Deuxièmement, économiquement, il devient de plus en plus clair que les subventions et rabais en énergie pour l’industrie énergivore rapportent un très faible rendement en emplois directs et indirects pour chaque dollar consenti. D’ailleurs, le fait que les entreprises énergivores ne se bousculent pas aux portes du Québec est un indicateur extrêmement concret du fait que l’énergie québécoise à faible coût n’est plus un avantage concurrentiel. Cela s’explique en grande partie par l’incapacité du Québec (et du Canada) à se doter d’une véritable politique industrielle digne de ce nom au-delà de l’exploitation des matières premières.

Troisièmement, notre capacité d’exporter de l’électricité reste limitée. En effet, en plein milieu de l’hiver, à la pointe de consommation, alors que nos voisins et partenaires commerciaux ont besoin d’énergie, nous fournissons uniquement la population québécoise.  On pourrait bien sûr produire davantage, mais les coûts de production des nouveaux projets (La Romaine, éoliennes, mini-centrales, etc.) sont trop élevés pour être concurrentiels. Bref, le Québec n’est pas, contrairement à ce qu’il aimerait croire, un leader en énergie verte.

La solution du gouvernement pour pallier cette situation est de tenter de développer la voiture électrique. Si, bien sûr, ce type de transport peut contribuer à un cocktail de transport plus vert, la proposition gouvernementale d’avoir un parc de voitures électriques de 100 000 voitures d’ici 2020 est une mauvaise solution.

Bien qu’impressionnant, ce nombre représentera moins de 2 % du parc automobile et n’abaissera que de 0,1 % l’émission de gaz à effet de serre. Rappelons de plus que le Québec ne produit pas de voitures électriques sur son territoire. La subvention québécoise pouvant aller jusqu’à 000 $ par voiture ne fait donc qu’enrichir des corporations internationales. Ceci étant dit, tout semble indiquer que cet ambitieux objectif sera raté puisque des 100 000 voitures espérées, on en comptait un peu moins de 13 500 sur les routes au 31 décembre 2016.

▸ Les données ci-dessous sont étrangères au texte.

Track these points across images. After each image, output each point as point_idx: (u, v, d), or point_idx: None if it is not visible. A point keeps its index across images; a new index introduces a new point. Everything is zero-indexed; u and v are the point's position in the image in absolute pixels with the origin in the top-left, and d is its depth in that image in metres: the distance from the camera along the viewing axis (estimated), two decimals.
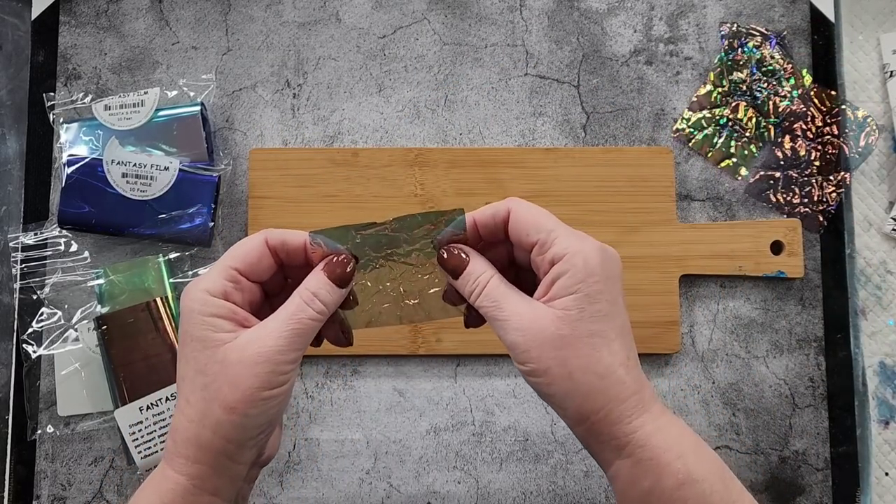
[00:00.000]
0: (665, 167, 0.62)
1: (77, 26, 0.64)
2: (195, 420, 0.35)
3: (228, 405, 0.35)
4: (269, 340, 0.35)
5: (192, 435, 0.35)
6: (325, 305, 0.36)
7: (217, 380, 0.35)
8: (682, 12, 0.65)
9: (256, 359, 0.35)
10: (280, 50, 0.64)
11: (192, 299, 0.36)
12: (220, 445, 0.35)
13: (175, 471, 0.36)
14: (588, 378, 0.35)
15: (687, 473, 0.35)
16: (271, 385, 0.35)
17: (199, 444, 0.35)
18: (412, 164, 0.61)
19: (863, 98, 0.64)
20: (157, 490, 0.36)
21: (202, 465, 0.36)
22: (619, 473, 0.36)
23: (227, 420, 0.35)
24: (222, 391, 0.35)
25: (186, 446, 0.36)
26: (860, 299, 0.62)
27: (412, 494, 0.60)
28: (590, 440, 0.37)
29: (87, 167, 0.58)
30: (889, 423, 0.61)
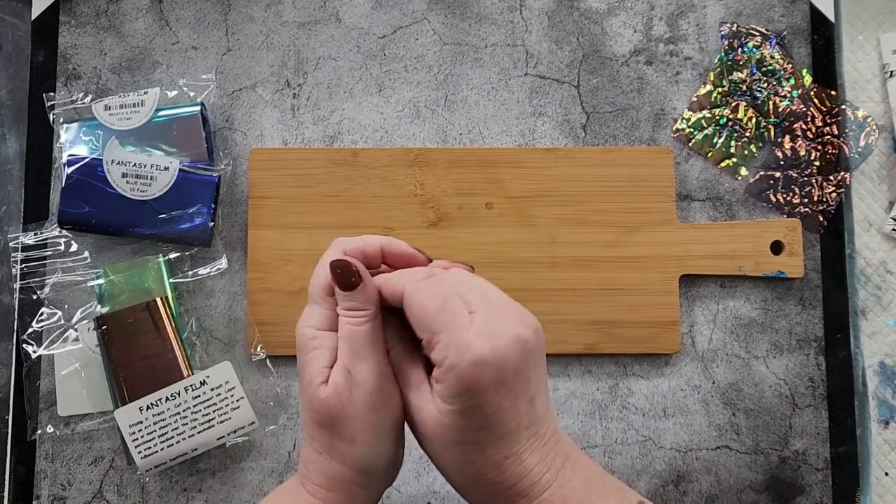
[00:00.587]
0: (665, 167, 0.62)
1: (77, 26, 0.64)
2: (323, 453, 0.37)
3: (347, 438, 0.36)
4: (341, 366, 0.36)
5: (322, 467, 0.37)
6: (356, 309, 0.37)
7: (327, 419, 0.36)
8: (682, 12, 0.65)
9: (345, 387, 0.36)
10: (280, 50, 0.64)
11: (302, 335, 0.38)
12: (351, 476, 0.37)
13: (309, 493, 0.37)
14: (460, 477, 0.36)
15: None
16: (375, 405, 0.36)
17: (331, 476, 0.37)
18: (412, 164, 0.61)
19: (863, 98, 0.64)
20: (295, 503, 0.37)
21: (335, 493, 0.37)
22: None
23: (352, 452, 0.36)
24: (336, 428, 0.36)
25: (318, 476, 0.37)
26: (860, 299, 0.62)
27: (412, 494, 0.60)
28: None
29: (87, 167, 0.58)
30: (889, 423, 0.61)
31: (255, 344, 0.59)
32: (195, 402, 0.56)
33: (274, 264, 0.60)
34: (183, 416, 0.55)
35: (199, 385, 0.56)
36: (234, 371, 0.57)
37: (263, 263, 0.60)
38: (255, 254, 0.60)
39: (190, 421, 0.56)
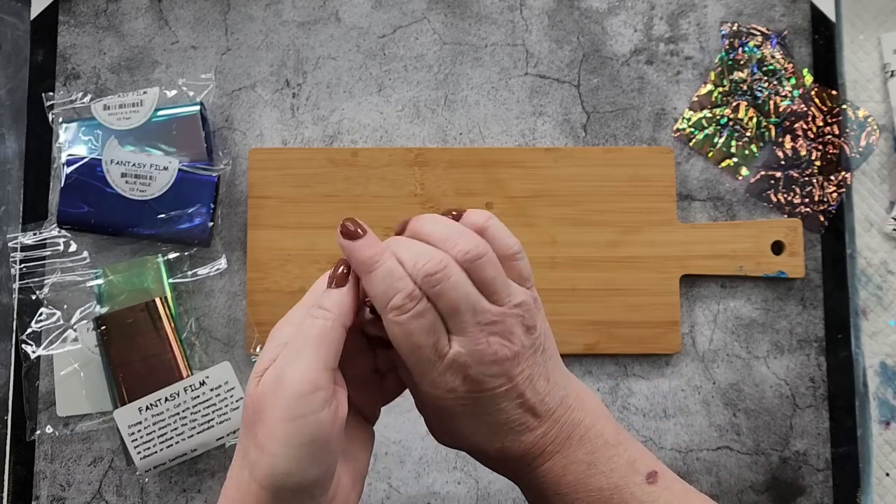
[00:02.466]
0: (665, 167, 0.62)
1: (76, 26, 0.64)
2: (239, 456, 0.34)
3: (261, 443, 0.32)
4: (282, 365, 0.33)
5: (236, 473, 0.34)
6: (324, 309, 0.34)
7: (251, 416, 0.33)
8: (683, 12, 0.65)
9: (272, 388, 0.32)
10: (280, 50, 0.64)
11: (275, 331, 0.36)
12: (255, 490, 0.32)
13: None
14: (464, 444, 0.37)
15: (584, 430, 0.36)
16: (292, 414, 0.31)
17: (239, 486, 0.33)
18: (412, 164, 0.61)
19: (864, 98, 0.64)
20: None
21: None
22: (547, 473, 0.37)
23: (261, 462, 0.32)
24: (254, 429, 0.33)
25: (232, 486, 0.34)
26: (861, 299, 0.62)
27: (412, 495, 0.60)
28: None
29: (86, 167, 0.58)
30: (890, 423, 0.61)
31: (254, 344, 0.59)
32: (194, 402, 0.56)
33: (273, 264, 0.60)
34: (182, 416, 0.55)
35: (198, 385, 0.56)
36: (233, 371, 0.57)
37: (263, 263, 0.60)
38: (255, 254, 0.60)
39: (189, 421, 0.55)
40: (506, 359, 0.34)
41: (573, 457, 0.36)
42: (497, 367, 0.34)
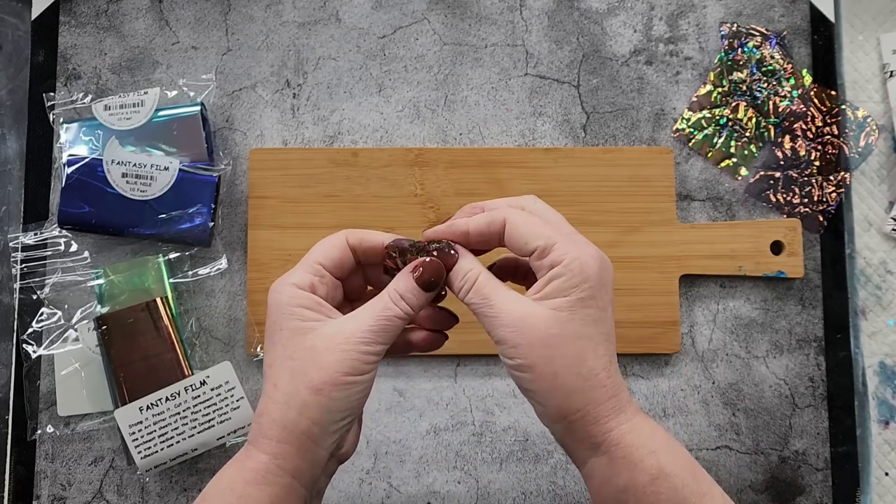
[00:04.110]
0: (665, 167, 0.62)
1: (77, 26, 0.64)
2: (281, 402, 0.37)
3: (315, 386, 0.36)
4: (357, 330, 0.37)
5: (277, 416, 0.37)
6: (410, 307, 0.38)
7: (305, 363, 0.37)
8: (682, 12, 0.65)
9: (344, 345, 0.37)
10: (280, 50, 0.64)
11: (281, 292, 0.38)
12: (305, 426, 0.37)
13: (259, 450, 0.37)
14: (571, 379, 0.36)
15: (659, 468, 0.36)
16: (356, 371, 0.37)
17: (284, 425, 0.37)
18: (412, 164, 0.61)
19: (863, 98, 0.64)
20: (240, 468, 0.37)
21: (286, 444, 0.37)
22: (593, 472, 0.37)
23: (313, 401, 0.36)
24: (309, 374, 0.36)
25: (271, 427, 0.37)
26: (860, 299, 0.62)
27: (412, 494, 0.60)
28: (566, 438, 0.38)
29: (87, 167, 0.58)
30: (889, 422, 0.61)
31: (254, 344, 0.59)
32: (195, 402, 0.56)
33: (274, 264, 0.60)
34: (183, 416, 0.55)
35: (199, 385, 0.56)
36: (234, 371, 0.57)
37: (263, 263, 0.60)
38: (255, 254, 0.60)
39: (190, 421, 0.56)
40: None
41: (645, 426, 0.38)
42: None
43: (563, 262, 0.36)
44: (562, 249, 0.37)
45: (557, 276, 0.36)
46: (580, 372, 0.36)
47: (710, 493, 0.37)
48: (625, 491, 0.36)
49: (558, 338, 0.36)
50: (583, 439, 0.37)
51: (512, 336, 0.36)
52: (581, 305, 0.36)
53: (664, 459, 0.36)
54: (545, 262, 0.37)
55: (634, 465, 0.36)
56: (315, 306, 0.38)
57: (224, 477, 0.38)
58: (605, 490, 0.37)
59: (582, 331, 0.36)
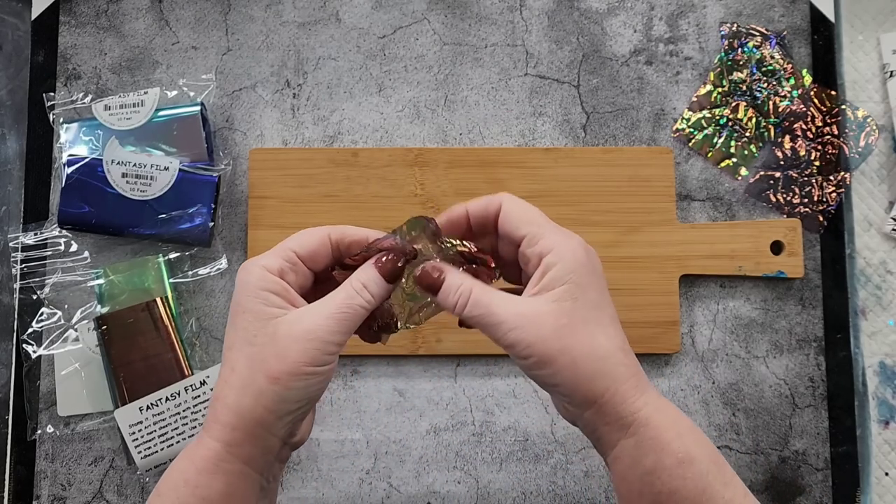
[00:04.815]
0: (665, 167, 0.62)
1: (77, 26, 0.64)
2: (237, 387, 0.37)
3: (273, 375, 0.36)
4: (319, 320, 0.37)
5: (232, 401, 0.37)
6: (373, 297, 0.38)
7: (264, 350, 0.36)
8: (682, 12, 0.65)
9: (306, 335, 0.36)
10: (280, 50, 0.64)
11: (249, 272, 0.38)
12: (259, 414, 0.36)
13: (211, 437, 0.37)
14: (591, 362, 0.36)
15: (686, 452, 0.36)
16: (316, 362, 0.36)
17: (238, 411, 0.37)
18: (412, 164, 0.61)
19: (863, 98, 0.64)
20: (192, 456, 0.37)
21: (238, 431, 0.37)
22: (622, 453, 0.37)
23: (270, 389, 0.36)
24: (268, 362, 0.36)
25: (225, 412, 0.37)
26: (860, 299, 0.62)
27: (412, 494, 0.60)
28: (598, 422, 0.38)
29: (87, 167, 0.58)
30: (889, 423, 0.61)
31: None
32: (195, 402, 0.56)
33: None
34: (183, 416, 0.55)
35: (199, 385, 0.56)
36: None
37: None
38: (255, 254, 0.60)
39: (190, 421, 0.56)
40: None
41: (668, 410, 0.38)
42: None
43: (552, 250, 0.37)
44: (551, 239, 0.37)
45: (551, 266, 0.37)
46: (598, 354, 0.36)
47: (733, 483, 0.37)
48: (651, 472, 0.36)
49: (569, 327, 0.36)
50: (614, 420, 0.37)
51: (523, 337, 0.36)
52: (581, 291, 0.36)
53: (691, 444, 0.36)
54: (534, 251, 0.37)
55: (662, 447, 0.36)
56: (282, 292, 0.38)
57: (175, 469, 0.38)
58: (632, 473, 0.37)
59: (589, 315, 0.36)
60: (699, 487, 0.35)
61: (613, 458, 0.38)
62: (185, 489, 0.36)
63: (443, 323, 0.59)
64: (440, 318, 0.41)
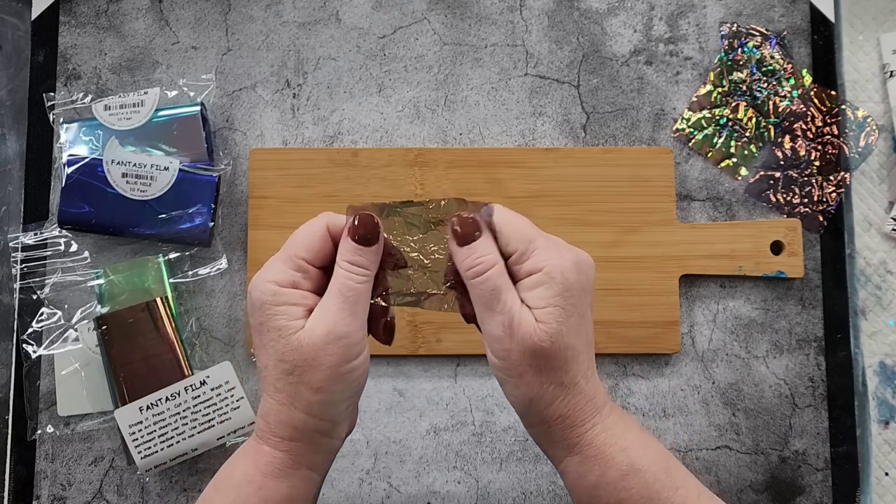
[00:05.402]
0: (665, 167, 0.62)
1: (77, 26, 0.64)
2: (286, 404, 0.37)
3: (314, 386, 0.36)
4: (331, 317, 0.36)
5: (285, 417, 0.37)
6: (362, 267, 0.37)
7: (298, 365, 0.36)
8: (682, 12, 0.65)
9: (327, 338, 0.36)
10: (280, 50, 0.64)
11: (263, 292, 0.37)
12: (314, 424, 0.37)
13: (271, 447, 0.38)
14: (554, 389, 0.37)
15: (629, 465, 0.37)
16: (348, 358, 0.36)
17: (294, 425, 0.37)
18: (412, 164, 0.61)
19: (863, 98, 0.64)
20: (255, 462, 0.38)
21: (299, 442, 0.37)
22: (567, 469, 0.38)
23: (317, 400, 0.37)
24: (306, 374, 0.36)
25: (281, 428, 0.37)
26: (860, 299, 0.62)
27: (412, 494, 0.60)
28: (543, 440, 0.39)
29: (87, 167, 0.58)
30: (889, 423, 0.61)
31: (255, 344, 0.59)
32: (195, 402, 0.56)
33: None
34: (183, 416, 0.55)
35: (199, 385, 0.56)
36: (234, 371, 0.57)
37: (263, 263, 0.60)
38: (255, 254, 0.60)
39: (190, 421, 0.56)
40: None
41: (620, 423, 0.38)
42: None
43: (543, 269, 0.36)
44: (542, 256, 0.37)
45: (539, 285, 0.36)
46: (563, 382, 0.37)
47: (685, 486, 0.38)
48: (596, 487, 0.37)
49: (549, 351, 0.36)
50: (558, 442, 0.38)
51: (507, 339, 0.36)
52: (566, 315, 0.36)
53: (635, 455, 0.37)
54: (524, 268, 0.37)
55: (605, 463, 0.37)
56: (300, 301, 0.37)
57: (238, 469, 0.38)
58: (579, 487, 0.38)
59: (568, 342, 0.36)
60: (646, 496, 0.36)
61: (561, 472, 0.39)
62: (249, 488, 0.37)
63: (442, 323, 0.59)
64: (440, 317, 0.41)
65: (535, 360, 0.36)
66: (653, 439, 0.39)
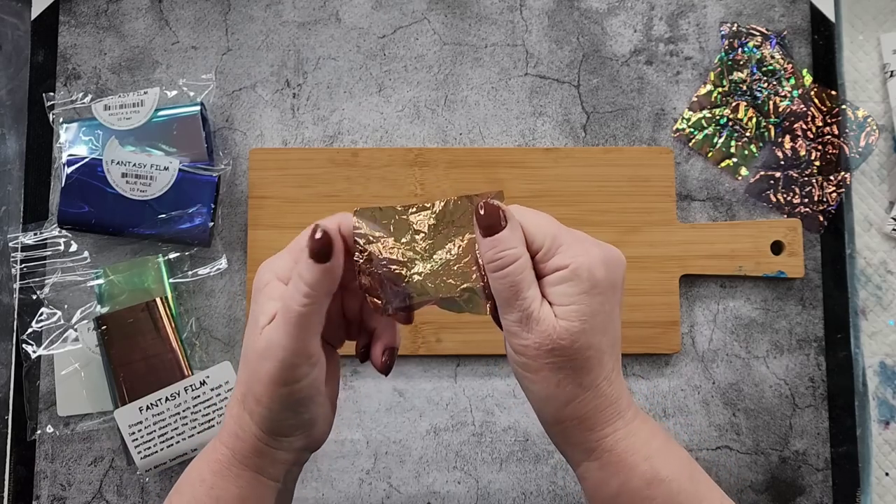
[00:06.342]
0: (665, 167, 0.62)
1: (77, 26, 0.64)
2: (239, 400, 0.37)
3: (256, 396, 0.36)
4: (272, 333, 0.35)
5: (236, 413, 0.37)
6: (309, 287, 0.34)
7: (249, 367, 0.36)
8: (683, 12, 0.65)
9: (264, 353, 0.35)
10: (280, 50, 0.64)
11: (259, 279, 0.36)
12: (255, 431, 0.36)
13: (222, 443, 0.37)
14: (573, 388, 0.35)
15: (654, 473, 0.35)
16: (284, 380, 0.35)
17: (241, 425, 0.37)
18: (412, 164, 0.61)
19: (863, 98, 0.64)
20: (208, 460, 0.37)
21: (243, 443, 0.37)
22: (587, 474, 0.37)
23: (257, 410, 0.36)
24: (251, 383, 0.36)
25: (232, 423, 0.37)
26: (860, 299, 0.62)
27: (412, 494, 0.60)
28: (560, 441, 0.38)
29: (86, 167, 0.58)
30: (889, 423, 0.61)
31: None
32: (195, 402, 0.56)
33: None
34: (183, 416, 0.55)
35: (198, 385, 0.56)
36: (233, 371, 0.57)
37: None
38: (255, 254, 0.60)
39: (190, 421, 0.56)
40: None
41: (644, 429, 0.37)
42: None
43: (569, 266, 0.35)
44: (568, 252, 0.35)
45: (564, 281, 0.35)
46: (582, 382, 0.35)
47: (709, 498, 0.36)
48: (618, 495, 0.36)
49: (569, 349, 0.35)
50: (576, 444, 0.37)
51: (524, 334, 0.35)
52: (591, 314, 0.35)
53: (660, 464, 0.36)
54: (550, 265, 0.35)
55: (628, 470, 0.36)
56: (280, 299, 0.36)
57: (194, 468, 0.38)
58: (600, 493, 0.37)
59: (591, 341, 0.35)
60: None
61: (580, 476, 0.38)
62: (201, 488, 0.37)
63: (443, 323, 0.59)
64: (440, 317, 0.41)
65: (553, 357, 0.35)
66: (677, 447, 0.38)
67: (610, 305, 0.36)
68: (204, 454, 0.38)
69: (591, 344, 0.35)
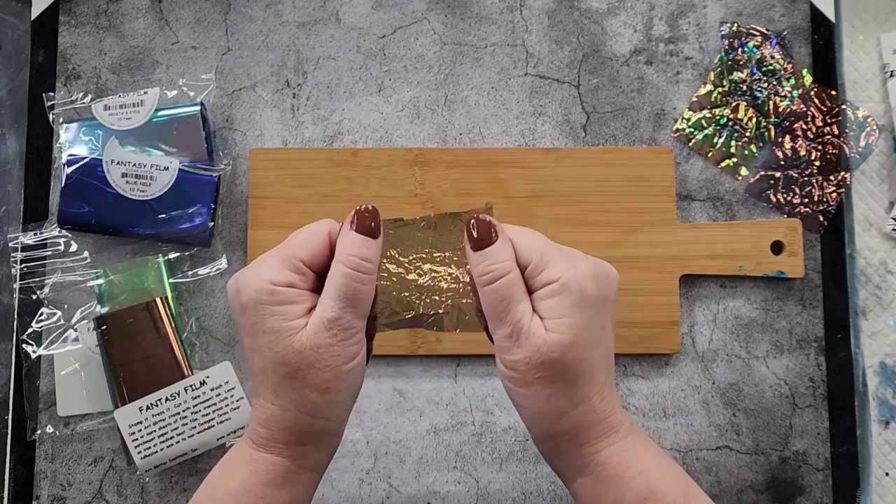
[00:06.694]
0: (665, 167, 0.62)
1: (77, 26, 0.64)
2: (290, 409, 0.36)
3: (321, 387, 0.36)
4: (329, 317, 0.35)
5: (290, 423, 0.37)
6: (364, 260, 0.36)
7: (302, 368, 0.35)
8: (683, 12, 0.65)
9: (329, 339, 0.35)
10: (280, 50, 0.64)
11: (257, 290, 0.36)
12: (322, 425, 0.37)
13: (274, 454, 0.37)
14: (564, 402, 0.36)
15: (648, 488, 0.35)
16: (350, 357, 0.36)
17: (300, 430, 0.37)
18: (412, 164, 0.61)
19: (863, 98, 0.64)
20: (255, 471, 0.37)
21: (306, 446, 0.37)
22: (580, 490, 0.37)
23: (324, 400, 0.36)
24: (310, 377, 0.35)
25: (285, 433, 0.37)
26: (860, 299, 0.62)
27: (412, 495, 0.60)
28: (552, 457, 0.38)
29: (86, 167, 0.58)
30: (889, 423, 0.61)
31: None
32: (195, 402, 0.56)
33: None
34: (183, 416, 0.55)
35: (198, 385, 0.56)
36: (233, 371, 0.57)
37: None
38: (255, 254, 0.60)
39: (190, 421, 0.56)
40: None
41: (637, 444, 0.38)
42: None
43: (559, 280, 0.35)
44: (558, 266, 0.35)
45: (554, 295, 0.35)
46: (573, 396, 0.35)
47: None
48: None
49: (559, 363, 0.35)
50: (569, 459, 0.37)
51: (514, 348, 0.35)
52: (582, 328, 0.35)
53: (654, 479, 0.36)
54: (539, 280, 0.36)
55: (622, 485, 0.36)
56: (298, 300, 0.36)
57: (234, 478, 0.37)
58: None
59: (582, 354, 0.35)
60: None
61: (574, 493, 0.38)
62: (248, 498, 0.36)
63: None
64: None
65: (544, 371, 0.35)
66: (671, 461, 0.38)
67: (601, 319, 0.36)
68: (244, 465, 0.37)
69: (582, 357, 0.35)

L’un des constats que l’on fait à la lecture de l’ouvrage de monsieur Mousseau, parmi de nombreux autres, est que non seulement le Québec n’est pas un leader en transition écologique, ses propositions sont largement insuffisantes pour avoir un réel effet sur l’environnement et l’économie. En ce sens, ce livre mérite d’être lu, ne serait-ce que pour se donner un petit électrochoc.